Enunciado: Transcribe sin cambios el pasaje de la reflexión sobre Hechos 1:7 que va desde «Vivir según esa» hasta «o poco claro.», ambos incluidos.

Texto fuente:
————————
En Hechos 1:7 Jesús reprende suavemente a sus discípulos ansiosos: «No les corresponde a ustedes conocer los tiempos ni las épocas que el Padre ha fijado con su propia autoridad». Esa breve frase nos enfrenta a dos verdades a la vez: la soberanía de Dios sobre el desarrollo de la historia y los humildes límites de nuestro conocimiento. Jesús no se burla de su curiosidad; la redirige hacia la confianza en el Padre que determina el calendario de sus propósitos.
Vivir según esa declaración es aprender una postura espiritual: somos administradores de nuestro presente, no árbitros del futuro. Dios ha fijado tiempos y estaciones conforme a su sabiduría y autoridad, lo que significa que los anhelos y preguntas de nuestros corazones son acogidos por un Padre que gobierna con propósito. Los discípulos fueron llamados no a resolver el mecanismo de los planes de Dios, sino a permanecer obedientes, en oración y expectantes hasta que viniera el Espíritu —un modelo para nosotros cuando el tiempo parece retrasado o poco claro.
En la práctica, esto significa canalizar la impaciencia hacia la preparación: cultiva una oración que alinee nuestros deseos con la voluntad de Dios, busca un servicio fiel donde estés y crece en santidad mientras esperas. Cuando la ansiedad susurre que debes forzar un resultado, recuerda que la espera es una disciplina activa: vigilante, servicial y confiada en que la autoridad de Dios moldea las circunstancias de maneras que aún no vemos. Comparte cargas en la comunidad cristiana, sigue haciendo la siguiente acción fiel y permite que tu esperanza sea formada por el Padre más que por el calendario de tus temores.
Anímate: Aquel que fijó los tiempos se preocupa por ti en cada temporada. No estás abandonado a la incertidumbre; estás invitado a confiar en un Padre soberano cuyo tiempo es sabio y bueno. Descansa en su autoridad, mantén la fidelidad en tu práctica y anímate con que los propósitos de Dios se desplegarán en su tiempo perfecto.
————————
Extracto de registros:
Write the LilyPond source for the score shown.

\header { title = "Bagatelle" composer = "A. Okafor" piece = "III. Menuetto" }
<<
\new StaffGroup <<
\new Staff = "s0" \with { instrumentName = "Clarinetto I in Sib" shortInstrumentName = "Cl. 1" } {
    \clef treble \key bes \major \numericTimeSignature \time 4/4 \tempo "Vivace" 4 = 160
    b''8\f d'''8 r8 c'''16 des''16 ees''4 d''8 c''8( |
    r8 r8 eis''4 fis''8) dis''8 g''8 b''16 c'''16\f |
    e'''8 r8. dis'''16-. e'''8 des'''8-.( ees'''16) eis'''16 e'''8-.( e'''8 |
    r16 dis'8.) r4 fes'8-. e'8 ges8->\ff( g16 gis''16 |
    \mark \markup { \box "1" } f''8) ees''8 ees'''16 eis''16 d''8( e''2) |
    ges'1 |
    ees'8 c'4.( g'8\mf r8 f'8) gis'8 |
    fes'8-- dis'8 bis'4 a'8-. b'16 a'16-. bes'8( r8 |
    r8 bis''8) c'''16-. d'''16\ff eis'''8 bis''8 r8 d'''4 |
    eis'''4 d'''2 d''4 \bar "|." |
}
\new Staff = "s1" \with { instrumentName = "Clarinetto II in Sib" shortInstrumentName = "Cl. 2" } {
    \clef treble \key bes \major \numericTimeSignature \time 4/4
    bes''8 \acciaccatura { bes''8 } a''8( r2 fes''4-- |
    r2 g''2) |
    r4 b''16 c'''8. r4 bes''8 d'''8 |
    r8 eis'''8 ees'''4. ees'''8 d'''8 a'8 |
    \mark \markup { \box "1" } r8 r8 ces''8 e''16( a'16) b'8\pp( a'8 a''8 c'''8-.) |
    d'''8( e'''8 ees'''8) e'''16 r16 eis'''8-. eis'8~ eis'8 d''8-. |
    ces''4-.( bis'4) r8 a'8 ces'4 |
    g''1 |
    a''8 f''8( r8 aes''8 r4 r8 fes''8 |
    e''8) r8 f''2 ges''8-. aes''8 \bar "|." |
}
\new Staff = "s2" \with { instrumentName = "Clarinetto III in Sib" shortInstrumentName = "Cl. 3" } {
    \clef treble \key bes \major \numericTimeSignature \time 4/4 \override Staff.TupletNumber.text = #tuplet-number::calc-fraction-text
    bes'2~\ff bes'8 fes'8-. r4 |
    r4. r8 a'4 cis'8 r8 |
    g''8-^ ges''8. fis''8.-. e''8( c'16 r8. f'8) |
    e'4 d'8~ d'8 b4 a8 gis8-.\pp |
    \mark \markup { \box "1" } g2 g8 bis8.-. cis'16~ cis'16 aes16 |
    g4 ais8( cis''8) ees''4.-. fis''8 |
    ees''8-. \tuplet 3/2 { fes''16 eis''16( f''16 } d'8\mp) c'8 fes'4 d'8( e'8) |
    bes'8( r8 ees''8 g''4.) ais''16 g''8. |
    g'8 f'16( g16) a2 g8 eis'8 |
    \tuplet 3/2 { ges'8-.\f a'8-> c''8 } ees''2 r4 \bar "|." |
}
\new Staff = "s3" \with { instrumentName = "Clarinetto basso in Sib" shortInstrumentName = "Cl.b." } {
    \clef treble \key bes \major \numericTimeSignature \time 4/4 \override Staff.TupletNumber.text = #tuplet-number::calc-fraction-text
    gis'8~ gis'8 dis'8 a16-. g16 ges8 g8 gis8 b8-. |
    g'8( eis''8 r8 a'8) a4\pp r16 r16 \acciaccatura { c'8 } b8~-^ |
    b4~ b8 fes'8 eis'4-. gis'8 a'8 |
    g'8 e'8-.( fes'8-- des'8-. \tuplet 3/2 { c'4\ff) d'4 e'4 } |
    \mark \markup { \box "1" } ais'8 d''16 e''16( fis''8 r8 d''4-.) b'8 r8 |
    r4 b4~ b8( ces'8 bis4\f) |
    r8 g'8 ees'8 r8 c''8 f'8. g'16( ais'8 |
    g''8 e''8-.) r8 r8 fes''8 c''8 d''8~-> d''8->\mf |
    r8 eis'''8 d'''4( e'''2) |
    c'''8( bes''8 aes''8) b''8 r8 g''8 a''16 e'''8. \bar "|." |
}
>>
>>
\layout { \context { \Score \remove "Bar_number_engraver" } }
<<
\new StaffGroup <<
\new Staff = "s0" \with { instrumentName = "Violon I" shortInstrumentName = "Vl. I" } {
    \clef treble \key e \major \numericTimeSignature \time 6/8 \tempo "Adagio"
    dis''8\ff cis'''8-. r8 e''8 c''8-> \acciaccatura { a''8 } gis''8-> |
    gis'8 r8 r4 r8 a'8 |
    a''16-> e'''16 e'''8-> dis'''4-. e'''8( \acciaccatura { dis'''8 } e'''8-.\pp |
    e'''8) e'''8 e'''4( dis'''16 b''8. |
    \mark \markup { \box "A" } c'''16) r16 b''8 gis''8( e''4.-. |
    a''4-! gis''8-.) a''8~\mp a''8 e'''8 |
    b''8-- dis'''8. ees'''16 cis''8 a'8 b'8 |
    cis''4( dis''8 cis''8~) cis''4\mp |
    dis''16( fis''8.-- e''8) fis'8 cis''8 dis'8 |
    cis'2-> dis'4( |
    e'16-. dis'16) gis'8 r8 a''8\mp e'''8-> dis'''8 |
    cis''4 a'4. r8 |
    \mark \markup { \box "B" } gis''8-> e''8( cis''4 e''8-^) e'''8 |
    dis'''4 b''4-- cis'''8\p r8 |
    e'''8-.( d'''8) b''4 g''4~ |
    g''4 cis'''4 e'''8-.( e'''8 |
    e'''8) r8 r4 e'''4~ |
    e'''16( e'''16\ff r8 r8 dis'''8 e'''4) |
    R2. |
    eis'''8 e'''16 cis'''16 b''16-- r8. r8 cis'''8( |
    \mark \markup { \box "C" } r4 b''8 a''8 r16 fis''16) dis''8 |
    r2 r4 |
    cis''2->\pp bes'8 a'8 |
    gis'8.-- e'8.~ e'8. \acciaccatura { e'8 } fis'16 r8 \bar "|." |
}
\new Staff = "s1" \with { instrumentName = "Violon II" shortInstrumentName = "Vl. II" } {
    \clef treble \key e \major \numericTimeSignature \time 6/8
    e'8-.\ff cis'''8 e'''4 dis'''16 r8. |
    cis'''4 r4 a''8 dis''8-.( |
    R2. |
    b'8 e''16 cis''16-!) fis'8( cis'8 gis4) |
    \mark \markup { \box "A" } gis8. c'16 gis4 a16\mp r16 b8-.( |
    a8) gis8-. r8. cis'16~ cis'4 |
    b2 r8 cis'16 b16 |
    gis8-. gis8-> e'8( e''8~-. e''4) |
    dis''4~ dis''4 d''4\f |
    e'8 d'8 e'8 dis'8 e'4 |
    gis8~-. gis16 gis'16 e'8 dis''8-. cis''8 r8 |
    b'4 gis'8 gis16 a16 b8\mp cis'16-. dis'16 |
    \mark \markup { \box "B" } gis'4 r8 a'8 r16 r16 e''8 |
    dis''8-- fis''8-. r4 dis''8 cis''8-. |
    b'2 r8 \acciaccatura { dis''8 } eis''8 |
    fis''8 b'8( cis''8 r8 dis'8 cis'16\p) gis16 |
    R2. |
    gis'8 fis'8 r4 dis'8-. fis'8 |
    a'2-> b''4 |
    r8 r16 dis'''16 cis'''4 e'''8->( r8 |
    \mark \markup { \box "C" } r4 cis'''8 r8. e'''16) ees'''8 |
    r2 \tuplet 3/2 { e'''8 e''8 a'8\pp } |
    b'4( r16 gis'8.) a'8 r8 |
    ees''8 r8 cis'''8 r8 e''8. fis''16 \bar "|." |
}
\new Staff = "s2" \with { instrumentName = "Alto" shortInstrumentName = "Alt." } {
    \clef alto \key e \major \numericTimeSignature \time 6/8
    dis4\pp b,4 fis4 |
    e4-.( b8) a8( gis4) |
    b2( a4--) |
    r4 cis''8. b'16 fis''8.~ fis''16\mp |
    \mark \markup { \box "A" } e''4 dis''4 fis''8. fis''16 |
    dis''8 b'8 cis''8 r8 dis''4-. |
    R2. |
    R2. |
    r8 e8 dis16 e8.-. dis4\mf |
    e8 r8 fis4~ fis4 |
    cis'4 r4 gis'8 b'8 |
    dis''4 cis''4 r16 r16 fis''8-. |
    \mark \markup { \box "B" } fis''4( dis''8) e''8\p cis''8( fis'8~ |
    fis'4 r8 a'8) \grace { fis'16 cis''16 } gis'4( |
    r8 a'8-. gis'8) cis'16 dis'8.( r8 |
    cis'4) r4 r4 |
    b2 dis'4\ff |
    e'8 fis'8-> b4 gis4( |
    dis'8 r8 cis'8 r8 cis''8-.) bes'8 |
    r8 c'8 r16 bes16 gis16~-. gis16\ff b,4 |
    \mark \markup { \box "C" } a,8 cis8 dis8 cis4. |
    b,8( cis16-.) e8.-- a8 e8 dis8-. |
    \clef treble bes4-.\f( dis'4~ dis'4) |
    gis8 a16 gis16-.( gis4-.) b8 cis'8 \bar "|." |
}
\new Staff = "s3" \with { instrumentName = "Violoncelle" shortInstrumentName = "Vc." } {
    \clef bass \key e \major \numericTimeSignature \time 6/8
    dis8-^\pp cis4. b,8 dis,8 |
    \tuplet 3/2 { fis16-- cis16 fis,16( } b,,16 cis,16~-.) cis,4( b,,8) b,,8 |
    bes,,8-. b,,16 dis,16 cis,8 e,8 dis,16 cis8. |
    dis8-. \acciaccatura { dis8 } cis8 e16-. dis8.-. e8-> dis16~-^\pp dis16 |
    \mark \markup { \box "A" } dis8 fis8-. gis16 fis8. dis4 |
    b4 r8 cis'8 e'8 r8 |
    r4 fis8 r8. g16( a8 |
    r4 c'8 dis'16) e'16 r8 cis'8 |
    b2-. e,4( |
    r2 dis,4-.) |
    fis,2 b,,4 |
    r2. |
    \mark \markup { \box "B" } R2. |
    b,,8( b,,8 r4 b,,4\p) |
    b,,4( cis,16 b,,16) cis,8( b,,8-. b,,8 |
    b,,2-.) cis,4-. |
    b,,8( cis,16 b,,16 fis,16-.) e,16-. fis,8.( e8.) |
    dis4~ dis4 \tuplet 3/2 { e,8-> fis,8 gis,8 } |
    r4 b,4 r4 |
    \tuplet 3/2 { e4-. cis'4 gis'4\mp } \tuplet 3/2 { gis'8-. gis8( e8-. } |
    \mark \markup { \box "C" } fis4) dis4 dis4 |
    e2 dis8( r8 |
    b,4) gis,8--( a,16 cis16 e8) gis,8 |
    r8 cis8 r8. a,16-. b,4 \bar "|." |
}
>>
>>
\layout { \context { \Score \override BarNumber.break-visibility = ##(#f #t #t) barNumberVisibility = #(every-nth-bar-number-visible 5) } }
————————
Tu respuesta:
Vivir según esa declaración es aprender una postura espiritual: somos administradores de nuestro presente, no árbitros del futuro. Dios ha fijado tiempos y estaciones conforme a su sabiduría y autoridad, lo que significa que los anhelos y preguntas de nuestros corazones son acogidos por un Padre que gobierna con propósito. Los discípulos fueron llamados no a resolver el mecanismo de los planes de Dios, sino a permanecer obedientes, en oración y expectantes hasta que viniera el Espíritu —un modelo para nosotros cuando el tiempo parece retrasado o poco claro.